* **Work to complete**
Retype each of the following items without changing a single character.

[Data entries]
⁂
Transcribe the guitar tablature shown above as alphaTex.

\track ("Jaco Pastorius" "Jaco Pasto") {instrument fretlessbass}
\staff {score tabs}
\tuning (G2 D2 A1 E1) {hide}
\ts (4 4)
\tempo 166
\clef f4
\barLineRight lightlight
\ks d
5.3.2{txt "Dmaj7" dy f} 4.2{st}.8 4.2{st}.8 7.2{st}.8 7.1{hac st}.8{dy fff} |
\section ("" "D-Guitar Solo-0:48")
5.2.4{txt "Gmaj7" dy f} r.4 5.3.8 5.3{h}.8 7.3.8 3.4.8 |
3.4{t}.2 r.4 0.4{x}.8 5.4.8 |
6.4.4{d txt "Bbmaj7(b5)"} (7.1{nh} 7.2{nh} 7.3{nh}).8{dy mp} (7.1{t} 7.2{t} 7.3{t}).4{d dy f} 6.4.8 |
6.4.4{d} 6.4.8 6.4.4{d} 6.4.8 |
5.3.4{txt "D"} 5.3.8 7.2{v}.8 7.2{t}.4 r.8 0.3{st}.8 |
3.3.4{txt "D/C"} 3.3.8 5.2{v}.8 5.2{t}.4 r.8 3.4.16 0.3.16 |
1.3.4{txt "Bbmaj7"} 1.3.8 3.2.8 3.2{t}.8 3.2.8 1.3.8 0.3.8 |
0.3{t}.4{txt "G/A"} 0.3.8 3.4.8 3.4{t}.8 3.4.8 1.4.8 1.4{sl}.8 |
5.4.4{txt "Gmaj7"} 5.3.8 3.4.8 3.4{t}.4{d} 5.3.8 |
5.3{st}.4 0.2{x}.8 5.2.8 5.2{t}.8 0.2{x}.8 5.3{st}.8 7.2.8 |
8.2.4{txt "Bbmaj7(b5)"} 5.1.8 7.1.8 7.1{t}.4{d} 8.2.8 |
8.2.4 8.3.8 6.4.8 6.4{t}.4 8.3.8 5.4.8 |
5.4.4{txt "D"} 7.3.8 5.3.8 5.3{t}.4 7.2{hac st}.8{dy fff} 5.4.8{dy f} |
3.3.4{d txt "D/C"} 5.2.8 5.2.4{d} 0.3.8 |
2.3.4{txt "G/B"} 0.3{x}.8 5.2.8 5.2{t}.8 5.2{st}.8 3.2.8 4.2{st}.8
⁂
* **Result below**
Transcribe the guitar tablature shown above as alphaTex.

\track ("Jaco Pastorius" "Jaco Pasto") {instrument fretlessbass}
\staff {score tabs}
\tuning (G2 D2 A1 E1) {hide}
\ts (4 4)
\tempo 166
\clef f4
\barLineRight lightlight
\ks d
5.3.2{txt "Dmaj7" dy f} 4.2{st}.8 4.2{st}.8 7.2{st}.8 7.1{hac st}.8{dy fff} |
\section ("" "D-Guitar Solo-0:48")
5.2.4{txt "Gmaj7" dy f} r.4 5.3.8 5.3{h}.8 7.3.8 3.4.8 |
3.4{t}.2 r.4 0.4{x}.8 5.4.8 |
6.4.4{d txt "Bbmaj7(b5)"} (7.1{nh} 7.2{nh} 7.3{nh}).8{dy mp} (7.1{t} 7.2{t} 7.3{t}).4{d dy f} 6.4.8 |
6.4.4{d} 6.4.8 6.4.4{d} 6.4.8 |
5.3.4{txt "D"} 5.3.8 7.2{v}.8 7.2{t}.4 r.8 0.3{st}.8 |
3.3.4{txt "D/C"} 3.3.8 5.2{v}.8 5.2{t}.4 r.8 3.4.16 0.3.16 |
1.3.4{txt "Bbmaj7"} 1.3.8 3.2.8 3.2{t}.8 3.2.8 1.3.8 0.3.8 |
0.3{t}.4{txt "G/A"} 0.3.8 3.4.8 3.4{t}.8 3.4.8 1.4.8 1.4{sl}.8 |
5.4.4{txt "Gmaj7"} 5.3.8 3.4.8 3.4{t}.4{d} 5.3.8 |
5.3{st}.4 0.2{x}.8 5.2.8 5.2{t}.8 0.2{x}.8 5.3{st}.8 7.2.8 |
8.2.4{txt "Bbmaj7(b5)"} 5.1.8 7.1.8 7.1{t}.4{d} 8.2.8 |
8.2.4 8.3.8 6.4.8 6.4{t}.4 8.3.8 5.4.8 |
5.4.4{txt "D"} 7.3.8 5.3.8 5.3{t}.4 7.2{hac st}.8{dy fff} 5.4.8{dy f} |
3.3.4{d txt "D/C"} 5.2.8 5.2.4{d} 0.3.8 |
2.3.4{txt "G/B"} 0.3{x}.8 5.2.8 5.2{t}.8 5.2{st}.8 3.2.8 4.2{st}.8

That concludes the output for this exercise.